3. The proceedings before the Constitutional court
17. On 15 April 2010 counsel for the applicant sought to lodge a constitutional complaint seeking a ruling that sections 266, 268 § 1 and 270 § 1 of the Law of Civil Procedure were in breach of the rights protected under the Constitution and the Convention.
18. On 12 May 2010 the Constitutional Court adopted a decision by which it refused to institute proceedings. It noted that the contested provisions of the Law of Civil Procedure regulated only the procedural aspects of the proceedings on divesting a person of legal capacity, whereas the applicant had failed to contest the constitutionality of the substantive norms concerning incapacitation as laid down in the Civil Law.
COMPLAINTS
19. The applicant complains under Article 8 of the Convention that his right to respect for his private life was disproportionately restricted by the decisions of the domestic courts, which left him fully divested of his legal capacity.
20. The applicant further complains under Article 6 of the Convention that he was denied access to a court to seek the reinstatement of his legal capacity, owing to the fact that the Sigulda Orphans’ Court refused to submit an appeal of points of law in the proceedings concerning restoration of the applicant’s legal capacity.
THE LAW
21. The Court received the following declaration from the Government:
“I, Inga Reine, the Agent for the Government, declare that the Government of Latvia offer to pay, ex gratia, to Mr Sergejs Dudarevs, with a view to securing a friendly settlement of the above-mentioned case pending before the European Court of Human Rights 18,000 euros, plus any tax that may be chargeable to the applicant.
This sum will be converted into Latvian lats (LVL) at the rate applicable on the date of payment, and will be payable within three months from the date of notification of the decision by the Court pursuant to Article 37 § 1 of the European Convention on Human Rights. In the event of failure to pay this sum within the said three-month period, the Government undertake to pay simple interest on it, from expiry of that period until settlement, at a rate equal to the marginal lending rate of the European Central Bank during the default period plus three percentage points. The payment will constitute the final resolution of the case.”
22. The Court received the following declaration signed by the applicant’s representative:
“I, Edgars Endzelis, note that the Government of Latvia are prepared to pay, ex gratia, to Mr Sergejs Dudarevs, with a view to securing a friendly settlement of the above-mentioned case pending before the European Court of Human Rights, 18,000 euros, plus any tax that may be chargeable to the applicant.
This sum will be converted into Latvian lats (LVL) at the rate applicable on the date of payment, and will be payable within three months from the date of notification of the decision by the Court pursuant to Article 37 § 1 of the European Convention on Human Rights.
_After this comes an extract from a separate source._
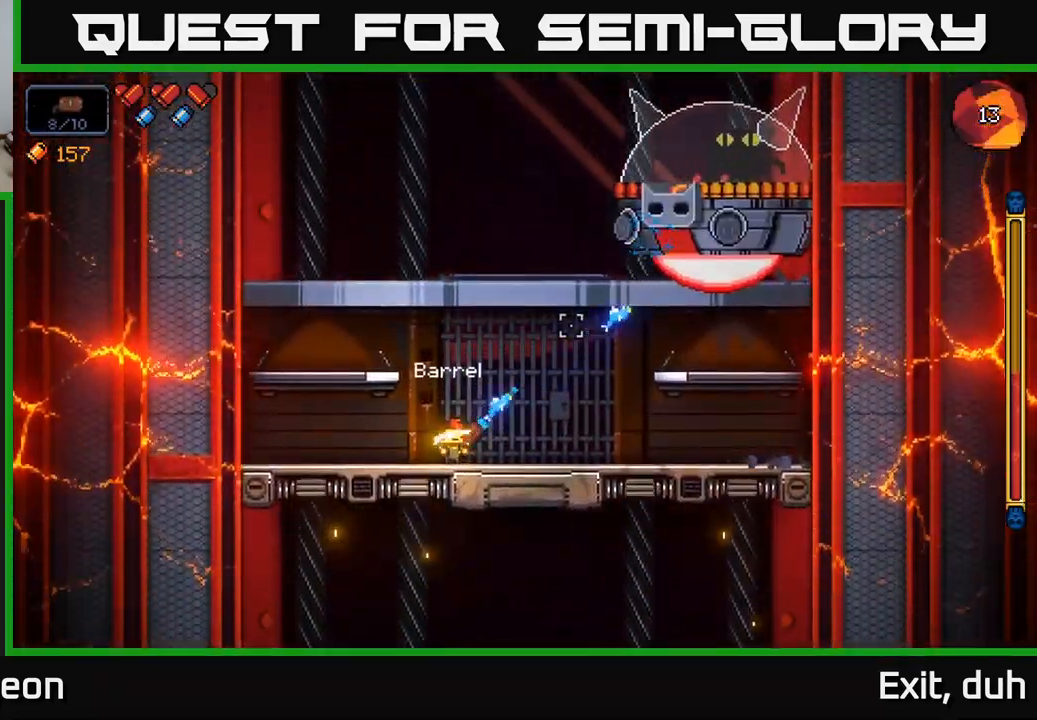
{"buttons": ["R2"], "left_stick": "center", "right_stick": "up-right", "events": []}
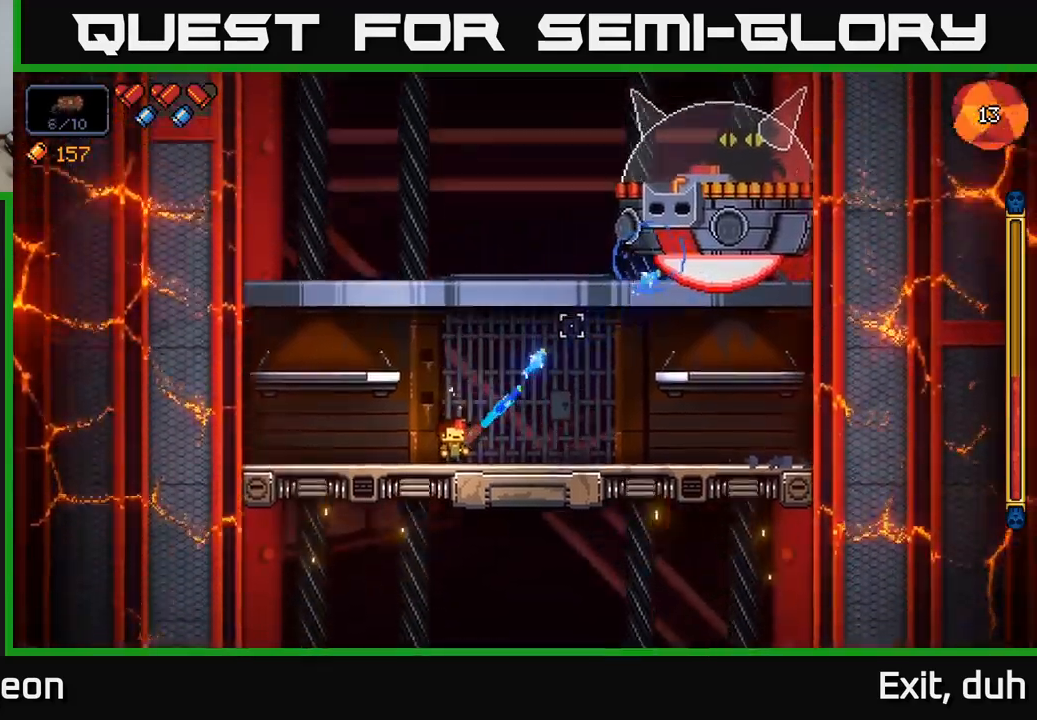
{"buttons": ["R2"], "left_stick": "left", "right_stick": "up-right", "events": [[17, "left_stick", "left"], [234, "left_stick", "center"], [400, "left_stick", "left"]]}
From the expiry of the above-mentioned three months until settlement simple interest shall be payable on the above amount at a rate equal to the marginal lending rate of the European Central Bank during the default period plus three percentage points.
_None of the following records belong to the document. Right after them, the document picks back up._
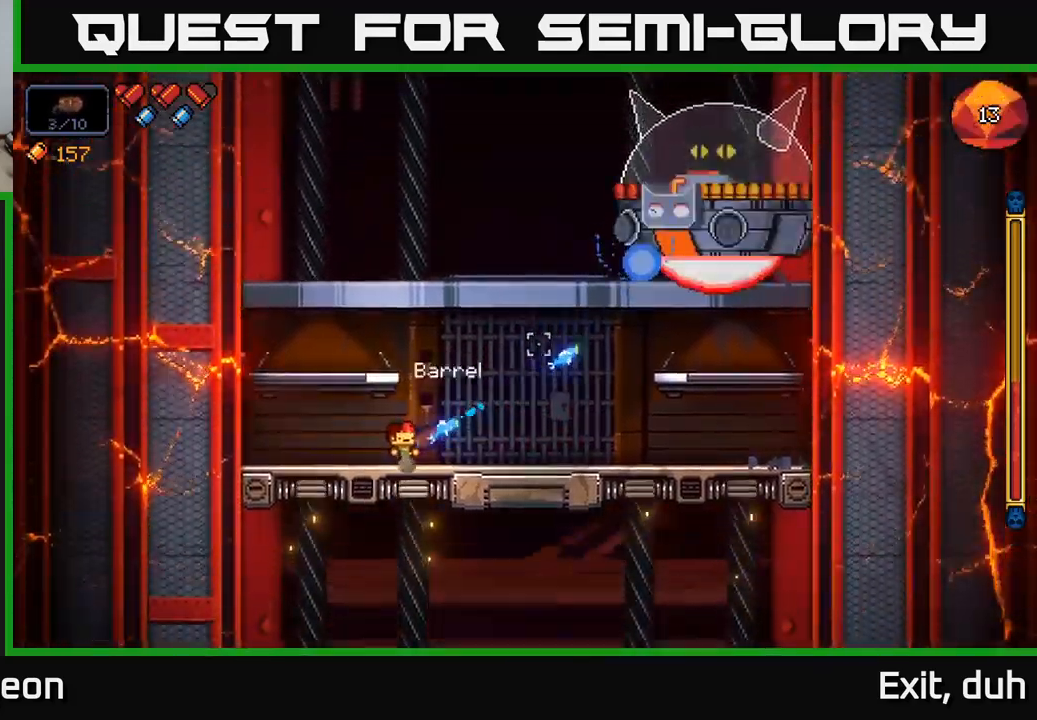
{"buttons": ["R2"], "left_stick": "center", "right_stick": "up-right", "events": [[50, "left_stick", "center"], [317, "left_stick", "left"], [484, "left_stick", "center"]]}
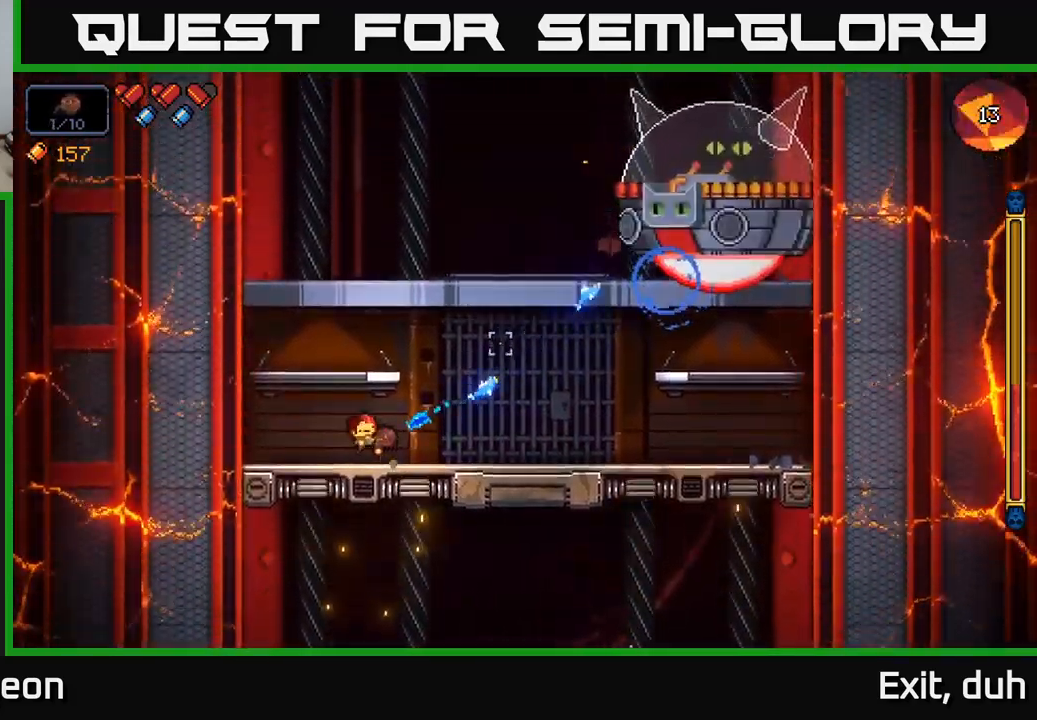
{"buttons": ["R2"], "left_stick": "center", "right_stick": "up-right", "events": []}
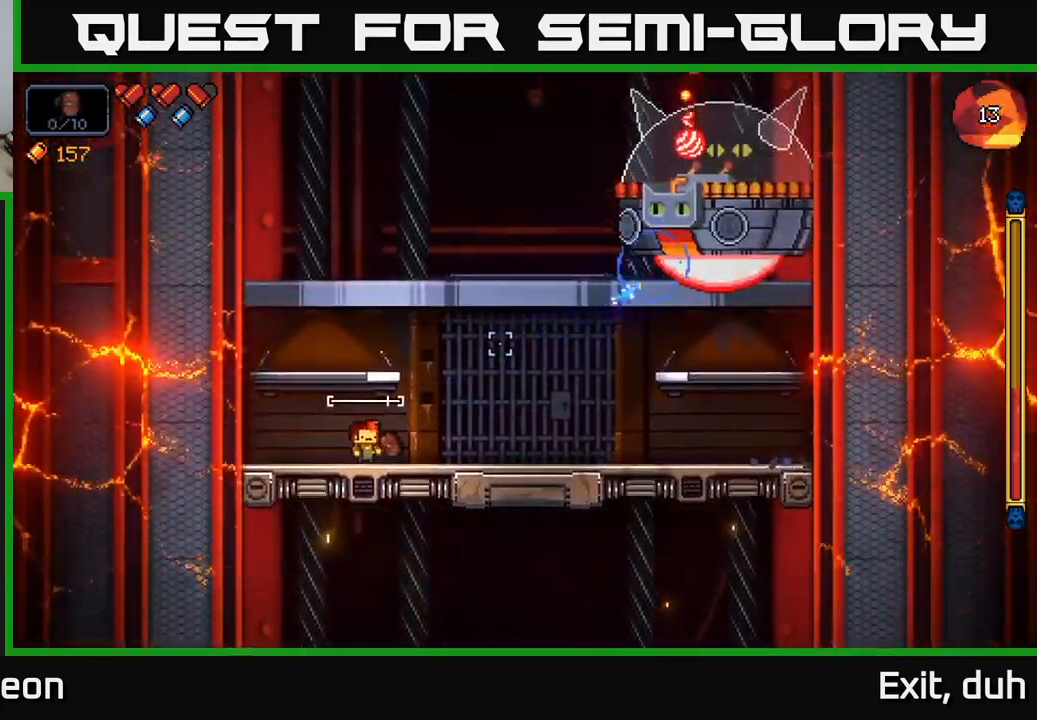
{"buttons": ["R2"], "left_stick": "center", "right_stick": "up-right", "events": [[334, "left_stick", "right"], [484, "left_stick", "center"]]}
Having consulted my client, I would inform you that he accepts the proposal and waives any further claims against Latvia in respect of the facts giving rise to this application. He declares that this constitutes a final resolution of the case.”
23. The Court takes note of the friendly settlement reached between the parties. It is satisfied that the settlement is based on respect for human rights as defined in the Convention and its Protocols and finds no reasons to justify a continued examination of the application (Article 37 § 1 in fine of the Convention). Accordingly, the case should be struck out of the list.
For these reasons, the Court unanimously
Decides to strike the application out of its list of cases.